Feira de Santana

Presidente da Câmara critica cachês milionários e anuncia projeto para limitar gastos com artistas em Feira de Santana

Marcos Lima defende debate sobre uso do dinheiro público e diz que proposta pode ser votada antes da Micareta

05/02/2026 10h19
Presidente da Câmara critica cachês milionários e anuncia projeto para limitar gastos com artistas em Feira de Santana
Foto: Tatiana Azeviche/ GOV-BA

O presidente da Câmara Municipal de Feira de Santana, vereador Marcos Lima, usou a tribuna nesta quinta-feira (05) para criticar os altos valores pagos em cachês a artistas em eventos públicos na Bahia e anunciou a elaboração de um projeto de lei para limitar esses gastos no município.

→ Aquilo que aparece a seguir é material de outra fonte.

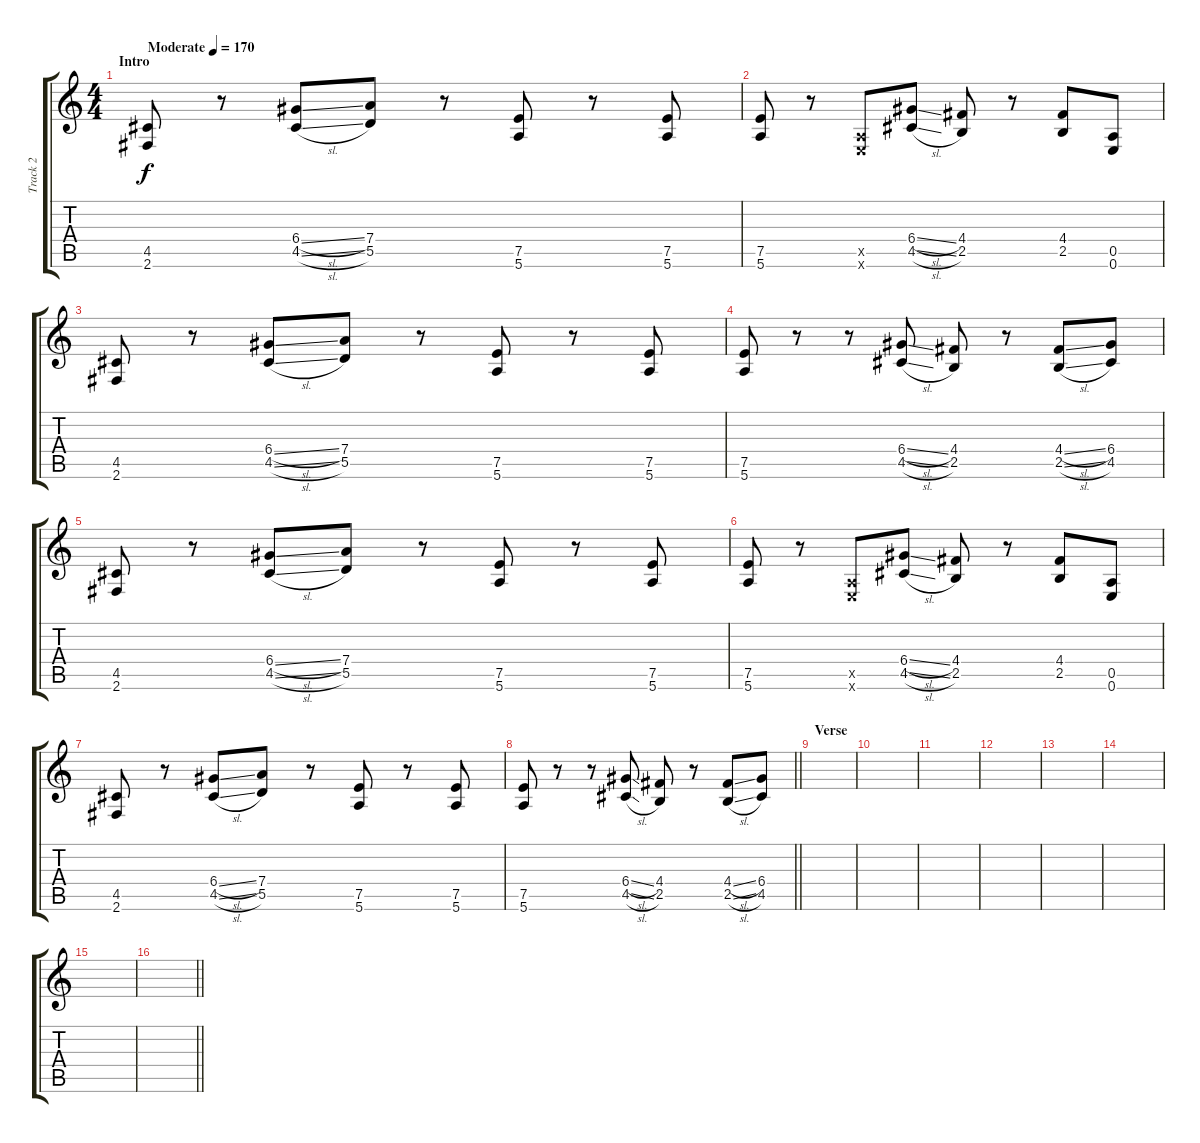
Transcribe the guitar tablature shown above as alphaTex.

\track ("Track 2" "Track 2") {instrument distortionguitar}
\staff {score tabs}
\tuning (E4 B3 G3 D3 A2 E2) {hide}
\ts (4 4)
\section ("" "Intro")
\tempo (170 "Moderate")
\clef g2
\ks c
(4.5 2.6).8{dy f instrument distortionguitar} r.8 (6.4{sl} 4.5{sl}).8 (7.4 5.5).8 r.8 (7.5 5.6).8 r.8 (7.5 5.6).8 |
(7.5 5.6).8 r.8 (0.5{x} 0.6{x}).8 (6.4{sl} 4.5{sl}).8 (4.4 2.5).8 r.8 (4.4 2.5).8 (0.5 0.6).8 |
(4.5 2.6).8 r.8 (6.4{sl} 4.5{sl}).8 (7.4 5.5).8 r.8 (7.5 5.6).8 r.8 (7.5 5.6).8 |
(7.5 5.6).8 r.8 r.8 (6.4{sl} 4.5{sl}).8 (4.4 2.5).8 r.8 (4.4{sl} 2.5{sl}).8 (6.4 4.5).8 |
(4.5 2.6).8 r.8 (6.4{sl} 4.5{sl}).8 (7.4 5.5).8 r.8 (7.5 5.6).8 r.8 (7.5 5.6).8 |
(7.5 5.6).8 r.8 (0.5{x} 0.6{x}).8 (6.4{sl} 4.5{sl}).8 (4.4 2.5).8 r.8 (4.4 2.5).8 (0.5 0.6).8 |
(4.5 2.6).8 r.8 (6.4{sl} 4.5{sl}).8 (7.4 5.5).8 r.8 (7.5 5.6).8 r.8 (7.5 5.6).8 |
\barLineRight lightlight
(7.5 5.6).8 r.8 r.8 (6.4{sl} 4.5{sl}).8 (4.4 2.5).8 r.8 (4.4{sl} 2.5{sl}).8 (6.4 4.5).8 |
\section ("" "Verse")
|
|
|
|
|
|
|
\barLineRight lightlight
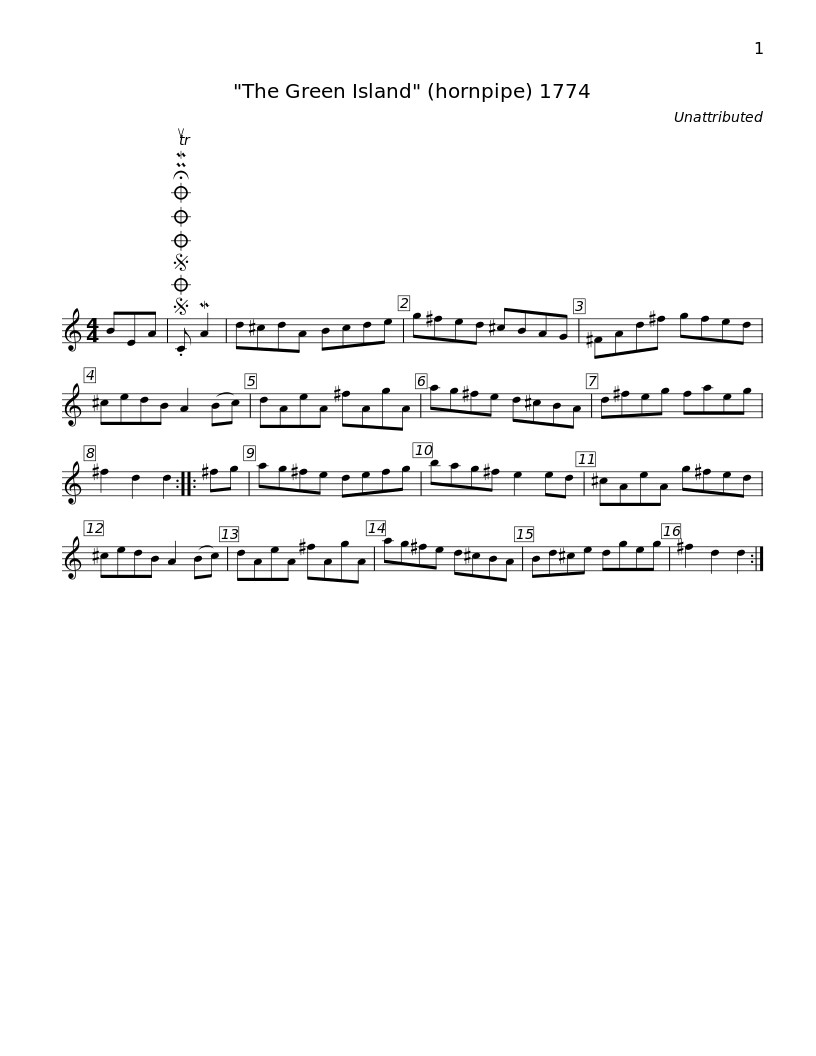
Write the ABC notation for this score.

X:1
L:1/8
M:4/4
I:linebreak $
K:C
V:1 treble
V:1
 BEA |SOSOOO .!fermata!PMTuC MA2 | d^cdA Bcde | g^fed ^cBAG | ^FAd^f gfed | %5
 ^cedB A2 (Bc) | dAeA ^fAgA |$ ag^fe d^cBA | d^feg faeg | ^f2 d2 d2 :: %10
 ^fg | ag^fe defg | bag^f e2 ed |$ ^cAeA g^fed | ^cedB A2 (Bc) | %15
 dAeA ^fAgA | ag^fe d^cBA | Bd^ce dgeg | ^f2 d2 d2 :| %19
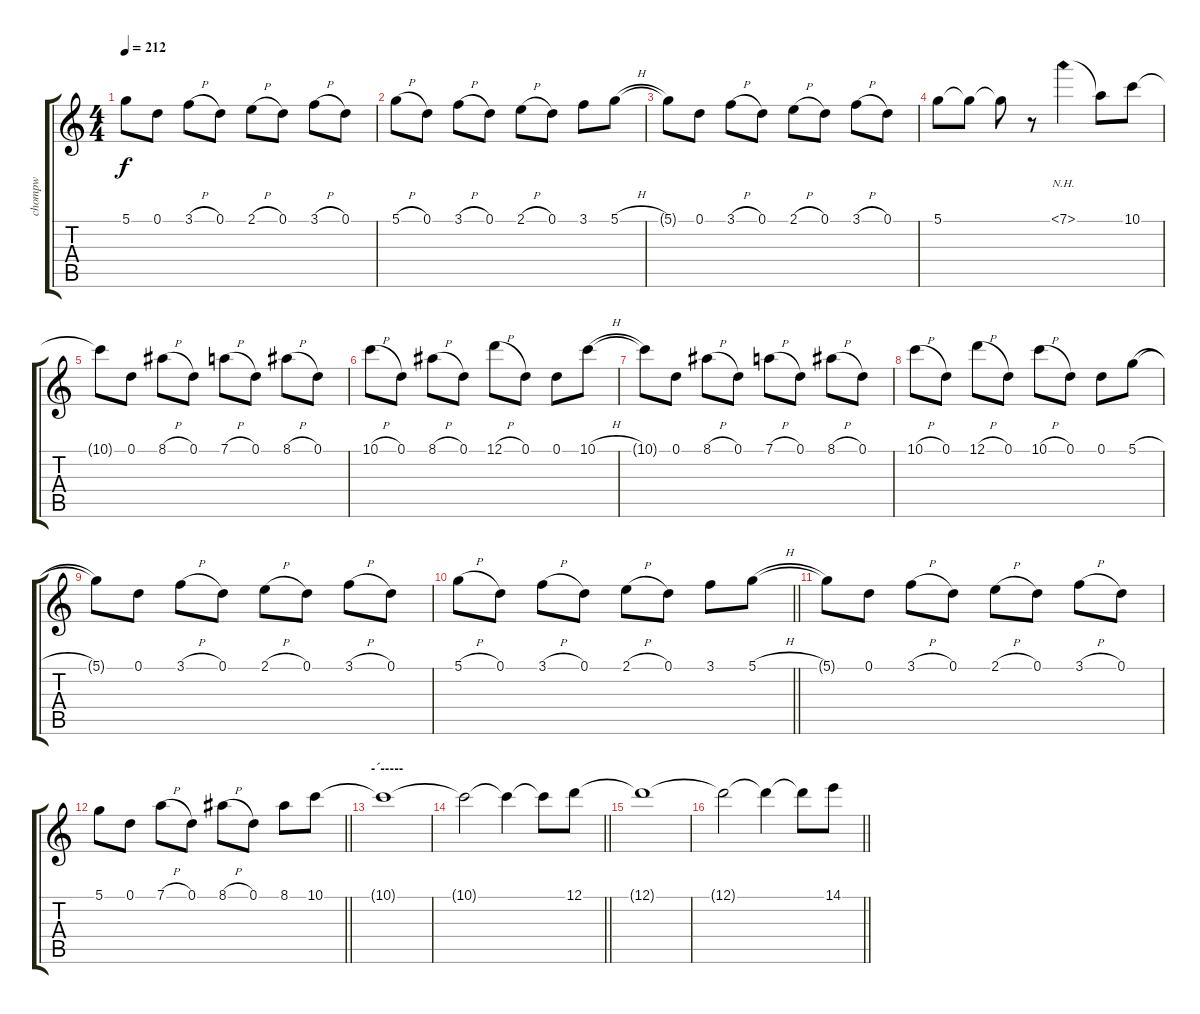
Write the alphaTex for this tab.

\track ("chompw" "chompw") {instrument distortionguitar}
\staff {score tabs}
\tuning (D4 B3 G3 D3 A2 D2) {hide}
\ts (4 4)
\tempo 212
\clef g2
\ks c
5.1{t}.8{dy f} 0.1.8 3.1{h}.8 0.1.8 2.1{h}.8 0.1.8 3.1{h}.8 0.1.8 |
5.1{h}.8 0.1.8 3.1{h}.8 0.1.8 2.1{h}.8 0.1.8 3.1.8 5.1{h}.8 |
5.1{t}.8 0.1.8 3.1{h}.8 0.1.8 2.1{h}.8 0.1.8 3.1{h}.8 0.1.8 |
5.1.8 5.1{t}.8 5.1{t}.8 r.8 7.1{nh}.4 7.1{t}.8 10.1.8 |
10.1{t}.8 0.1.8 8.1{h}.8 0.1.8 7.1{h}.8 0.1.8 8.1{h}.8 0.1.8 |
10.1{h}.8 0.1.8 8.1{h}.8 0.1.8 12.1{h}.8 0.1.8 0.1.8 10.1{h}.8 |
10.1{t}.8 0.1.8 8.1{h}.8 0.1.8 7.1{h}.8 0.1.8 8.1{h}.8 0.1.8 |
10.1{h}.8 0.1.8 12.1{h}.8 0.1.8 10.1{h}.8 0.1.8 0.1.8 5.1{h}.8 |
5.1{t}.8 0.1.8 3.1{h}.8 0.1.8 2.1{h}.8 0.1.8 3.1{h}.8 0.1.8 |
\barLineRight lightlight
5.1{h}.8 0.1.8 3.1{h}.8 0.1.8 2.1{h}.8 0.1.8 3.1.8 5.1{h}.8 |
5.1{t}.8 0.1.8 3.1{h}.8 0.1.8 2.1{h}.8 0.1.8 3.1{h}.8 0.1.8 |
\barLineRight lightlight
5.1.8 0.1.8 7.1{h}.8 0.1.8 8.1{h}.8 0.1.8 8.1.8 10.1.8 |
\section ("" "-´-----")
10.1{t}.1 |
\barLineRight lightlight
10.1{t}.2 10.1{t}.4 10.1{t}.8 12.1.8 |
12.1{t}.1 |
\barLineRight lightlight
12.1{t}.2 12.1{t}.4 12.1{t}.8 14.1.8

A fala foi motivada, principalmente, pelas discussões em torno da Micareta e dos investimentos públicos realizados em grandes festas.

Segundo o vereador, há uma preocupação crescente com valores considerados incompatíveis com a realidade financeira de muitos municípios.

“Tem artista cobrando um milhão e meio por 90 minutos de show. Isso é um absurdo para a realidade da Bahia”, afirmou. Marcos Lima destacou que, em muitos casos, esses pagamentos ocorrem em cidades pequenas, com população entre 80 mil e 100 mil habitantes.

Foto: Isabel Bomfim

Para o presidente da Câmara, o problema vai além do cachê em si. Ele lembra que, além do valor pago ao artista, há custos adicionais com estrutura.

“Sem contar que, além de pagar esse valor, ainda tem palco, iluminação, segurança e toda uma estrutura por fora”, pontuou.

Marcos Lima defendeu que os recursos públicos deveriam ser priorizados em áreas essenciais.

“É dinheiro que poderia ser investido na construção de postos de saúde, merenda escolar, fardamento, material escolar, construção de casas, e que acaba sendo gasto em 90 minutos de show”, criticou.

O vereador ressaltou que não é contra a realização de eventos culturais, mas questiona os valores praticados.

“Não estamos desmerecendo a necessidade de shows e eventos. A preocupação é com os valores abusivos e com o dinheiro público, que é da população”, explicou.

Outro ponto levantado foi a intermediação nos contratos. De acordo com Marcos Lima, nem sempre o valor pago chega integralmente ao artista.

“Muitas vezes esse dinheiro passa por vários processos e por intermediários, e em alguns casos mais da metade do valor não chega ao bolso do artista”, afirmou.

Ele também citou a posição do prefeito José Ronaldo sobre o tema. “O prefeito já deixou claro que não pagaria um cachê de R$ 1,2 milhão para um artista se apresentar na Micareta. Concordo plenamente com ele”, disse.

Sobre o projeto de lei, o presidente da Câmara garantiu que a proposta está em fase avançada e pode ser discutida antes da Micareta.

“O projeto já está bem adiantado. Vamos ajustar alguns detalhes jurídicos, mas acredito que em 15 ou 20 dias conseguimos colocar em pauta”, afirmou.

Marcos Lima destacou que o debate extrapola os limites de Feira de Santana. “Estamos discutindo isso aqui, mas preocupados também com outras cidades da Bahia. A Câmara de Feira sempre levanta debates importantes, e esse não é diferente”, concluiu.

Segundo ele, a intenção é garantir que o dinheiro público seja utilizado com responsabilidade, especialmente em um cenário de alta carga tributária.

“Não podemos aceitar que recursos destinados a áreas primordiais sejam gastos dessa forma”, finalizou.